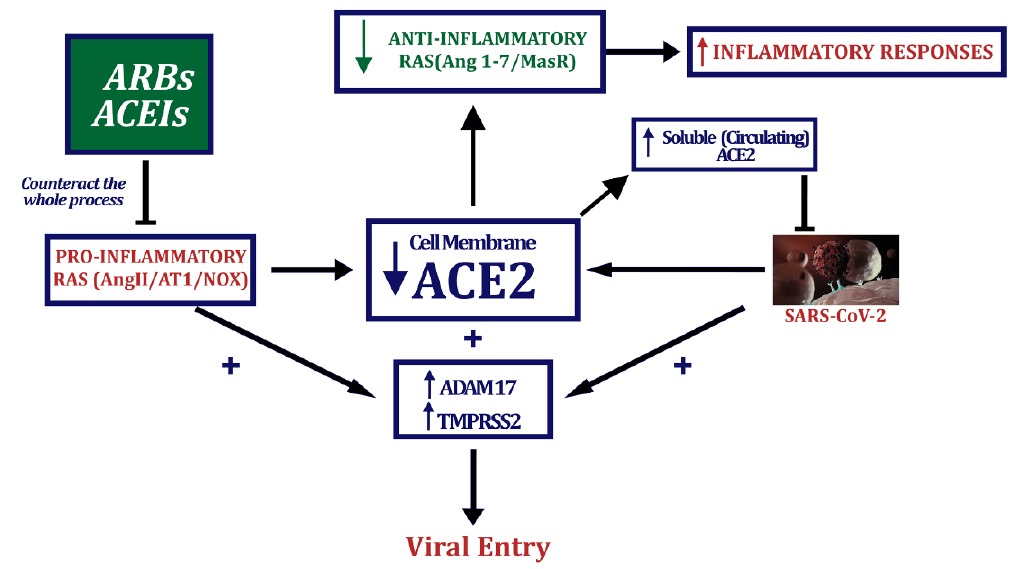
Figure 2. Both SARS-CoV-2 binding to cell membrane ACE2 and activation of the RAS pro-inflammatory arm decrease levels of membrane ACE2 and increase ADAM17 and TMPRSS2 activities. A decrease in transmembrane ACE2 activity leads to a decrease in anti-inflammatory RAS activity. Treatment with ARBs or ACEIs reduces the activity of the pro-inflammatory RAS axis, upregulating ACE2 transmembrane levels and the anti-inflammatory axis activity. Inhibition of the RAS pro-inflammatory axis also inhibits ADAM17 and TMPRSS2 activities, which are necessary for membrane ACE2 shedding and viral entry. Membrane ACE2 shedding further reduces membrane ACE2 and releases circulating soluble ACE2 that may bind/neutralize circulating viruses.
==
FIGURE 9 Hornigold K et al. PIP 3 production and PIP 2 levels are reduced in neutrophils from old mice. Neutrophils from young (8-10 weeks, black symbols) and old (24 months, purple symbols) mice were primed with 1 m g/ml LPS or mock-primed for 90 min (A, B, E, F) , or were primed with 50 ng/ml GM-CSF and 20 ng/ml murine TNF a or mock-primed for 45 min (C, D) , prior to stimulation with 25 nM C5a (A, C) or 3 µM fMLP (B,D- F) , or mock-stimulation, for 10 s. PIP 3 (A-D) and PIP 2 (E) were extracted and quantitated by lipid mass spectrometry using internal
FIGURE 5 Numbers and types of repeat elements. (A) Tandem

## TO DO:
Whenever a line above includes "levels", copy it in full.

## RESULT OF THE EXERCISE:
Figure 2. Both SARS-CoV-2 binding to cell membrane ACE2 and activation of the RAS pro-inflammatory arm decrease levels of membrane ACE2 and increase ADAM17 and TMPRSS2 activities. A decrease in transmembrane ACE2 activity leads to a decrease in anti-inflammatory RAS activity. Treatment with ARBs or ACEIs reduces the activity of the pro-inflammatory RAS axis, upregulating ACE2 transmembrane levels and the anti-inflammatory axis activity. Inhibition of the RAS pro-inflammatory axis also inhibits ADAM17 and TMPRSS2 activities, which are necessary for membrane ACE2 shedding and viral entry. Membrane ACE2 shedding further reduces membrane ACE2 and releases circulating soluble ACE2 that may bind/neutralize circulating viruses.
FIGURE 9 Hornigold K et al. PIP 3 production and PIP 2 levels are reduced in neutrophils from old mice. Neutrophils from young (8-10 weeks, black symbols) and old (24 months, purple symbols) mice were primed with 1 m g/ml LPS or mock-primed for 90 min (A, B, E, F) , or were primed with 50 ng/ml GM-CSF and 20 ng/ml murine TNF a or mock-primed for 45 min (C, D) , prior to stimulation with 25 nM C5a (A, C) or 3 µM fMLP (B,D- F) , or mock-stimulation, for 10 s. PIP 3 (A-D) and PIP 2 (E) were extracted and quantitated by lipid mass spectrometry using internal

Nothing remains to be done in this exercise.